START Input
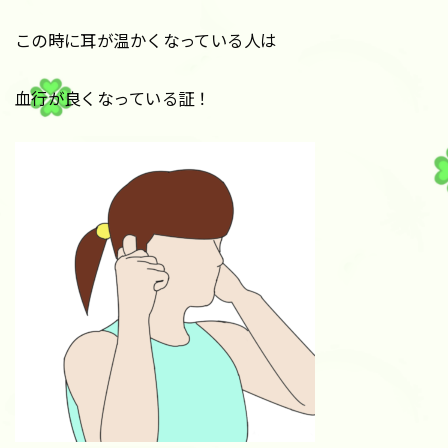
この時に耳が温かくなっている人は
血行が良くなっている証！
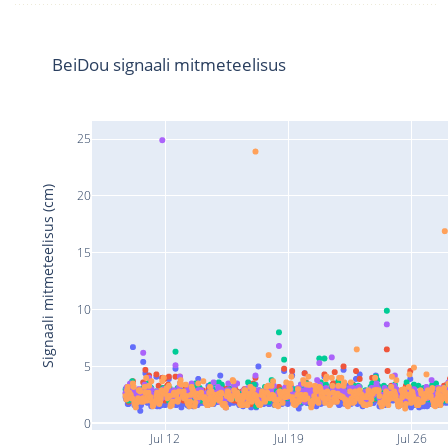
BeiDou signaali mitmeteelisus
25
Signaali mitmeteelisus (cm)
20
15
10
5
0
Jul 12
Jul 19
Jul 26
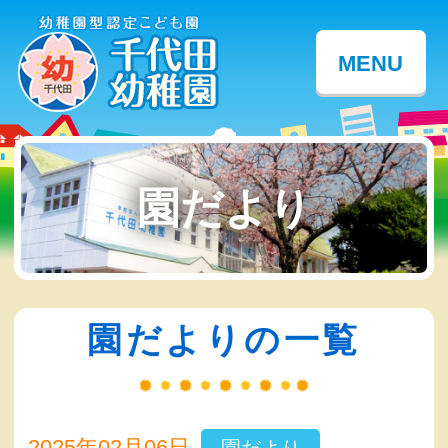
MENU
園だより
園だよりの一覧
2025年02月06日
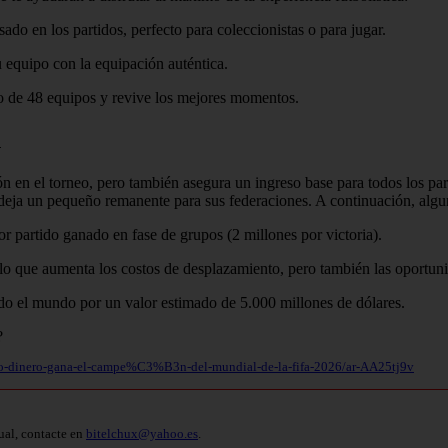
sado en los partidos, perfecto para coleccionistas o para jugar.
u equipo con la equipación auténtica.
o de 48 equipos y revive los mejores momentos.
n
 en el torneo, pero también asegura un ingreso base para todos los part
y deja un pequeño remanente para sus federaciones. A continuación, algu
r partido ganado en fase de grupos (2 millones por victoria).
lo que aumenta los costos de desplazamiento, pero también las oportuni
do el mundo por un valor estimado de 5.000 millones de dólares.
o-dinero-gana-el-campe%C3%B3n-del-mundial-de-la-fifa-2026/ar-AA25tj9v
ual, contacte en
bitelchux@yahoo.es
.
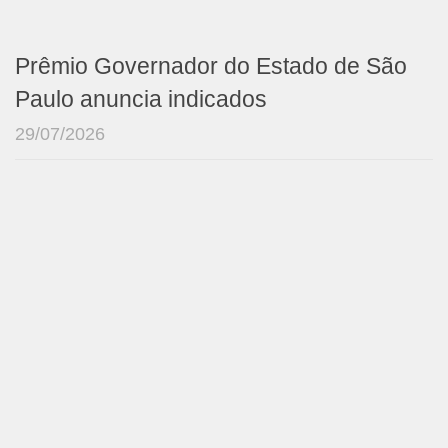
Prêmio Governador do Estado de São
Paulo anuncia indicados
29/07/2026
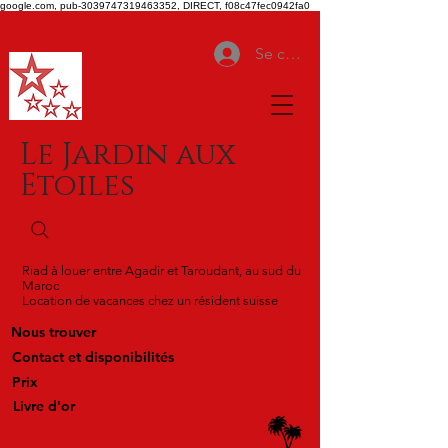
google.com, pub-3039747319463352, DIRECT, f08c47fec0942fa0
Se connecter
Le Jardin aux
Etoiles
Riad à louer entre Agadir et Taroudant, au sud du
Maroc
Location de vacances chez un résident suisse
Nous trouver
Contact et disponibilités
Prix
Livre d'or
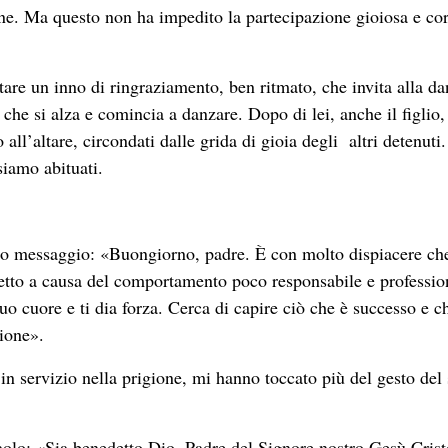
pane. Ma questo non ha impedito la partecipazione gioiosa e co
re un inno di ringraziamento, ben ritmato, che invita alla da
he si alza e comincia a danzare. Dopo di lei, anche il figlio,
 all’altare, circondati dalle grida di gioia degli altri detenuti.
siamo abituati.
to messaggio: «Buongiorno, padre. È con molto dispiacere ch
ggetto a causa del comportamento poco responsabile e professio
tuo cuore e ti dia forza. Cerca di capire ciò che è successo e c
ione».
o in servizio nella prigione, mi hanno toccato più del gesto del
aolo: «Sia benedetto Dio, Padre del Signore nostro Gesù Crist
END Input
START Input
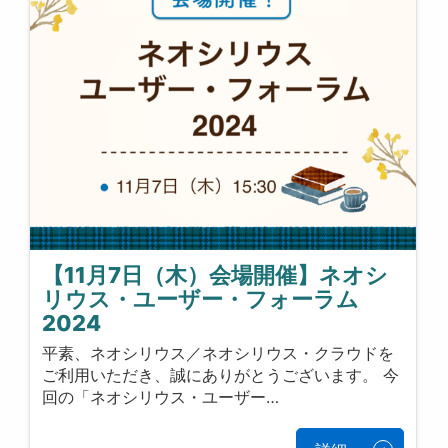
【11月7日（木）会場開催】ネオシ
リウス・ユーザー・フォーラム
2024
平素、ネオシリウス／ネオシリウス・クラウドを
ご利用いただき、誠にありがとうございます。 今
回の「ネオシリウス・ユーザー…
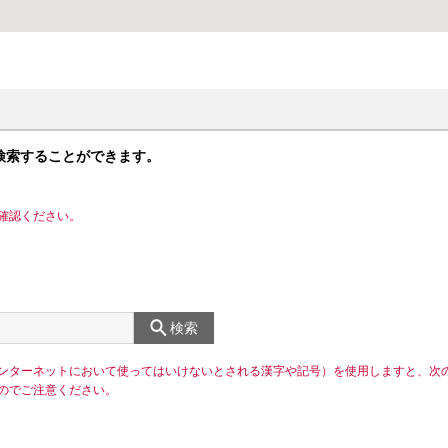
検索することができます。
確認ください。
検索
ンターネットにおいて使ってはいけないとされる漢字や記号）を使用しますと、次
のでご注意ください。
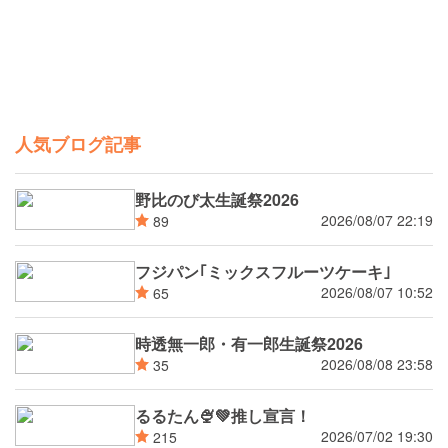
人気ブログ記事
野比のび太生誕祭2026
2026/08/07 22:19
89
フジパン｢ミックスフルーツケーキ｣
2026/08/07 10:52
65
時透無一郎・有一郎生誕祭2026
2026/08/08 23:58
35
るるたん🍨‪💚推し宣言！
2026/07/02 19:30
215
END Input
START Input
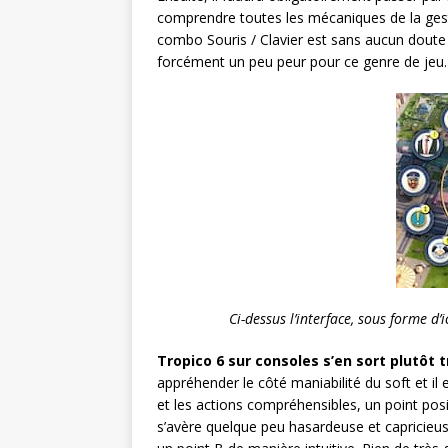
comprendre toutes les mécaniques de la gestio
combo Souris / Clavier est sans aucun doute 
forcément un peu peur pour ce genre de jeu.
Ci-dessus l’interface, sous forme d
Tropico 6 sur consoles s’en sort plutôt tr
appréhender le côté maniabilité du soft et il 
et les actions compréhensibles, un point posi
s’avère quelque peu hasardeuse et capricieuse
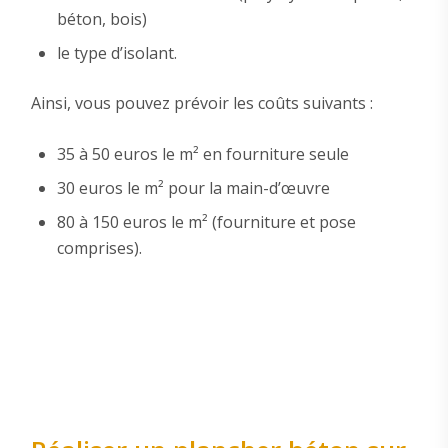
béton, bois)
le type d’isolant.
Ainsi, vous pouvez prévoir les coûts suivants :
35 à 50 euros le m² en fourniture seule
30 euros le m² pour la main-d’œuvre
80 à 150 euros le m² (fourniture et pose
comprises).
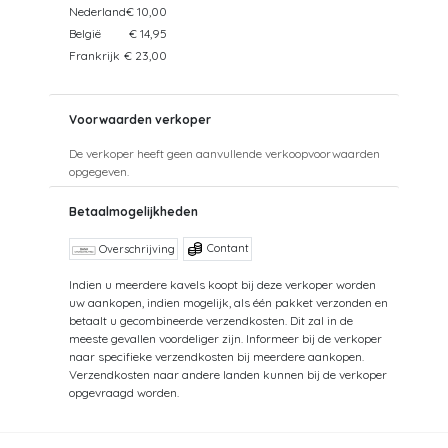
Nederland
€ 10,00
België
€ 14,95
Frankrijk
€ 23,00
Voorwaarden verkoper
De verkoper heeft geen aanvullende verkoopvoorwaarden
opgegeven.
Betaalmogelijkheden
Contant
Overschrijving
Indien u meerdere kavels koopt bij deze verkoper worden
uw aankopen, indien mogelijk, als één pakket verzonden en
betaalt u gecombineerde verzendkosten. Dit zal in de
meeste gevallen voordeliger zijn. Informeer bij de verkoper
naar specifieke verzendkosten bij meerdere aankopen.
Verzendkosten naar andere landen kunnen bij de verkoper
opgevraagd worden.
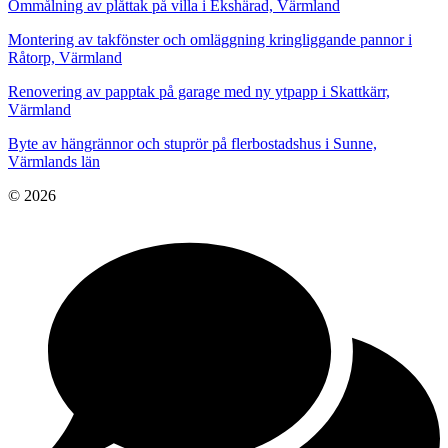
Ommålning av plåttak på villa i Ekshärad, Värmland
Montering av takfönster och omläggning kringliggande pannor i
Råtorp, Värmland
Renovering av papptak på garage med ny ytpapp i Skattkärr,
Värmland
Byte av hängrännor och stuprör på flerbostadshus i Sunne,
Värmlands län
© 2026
END Input
Problem: Each line in the data that holds the string "para" should be found and copied.

Solution below:
sado en los partidos, perfecto para coleccionistas o para jugar.
 en el torneo, pero también asegura un ingreso base para todos los part
y deja un pequeño remanente para sus federaciones. A continuación, algu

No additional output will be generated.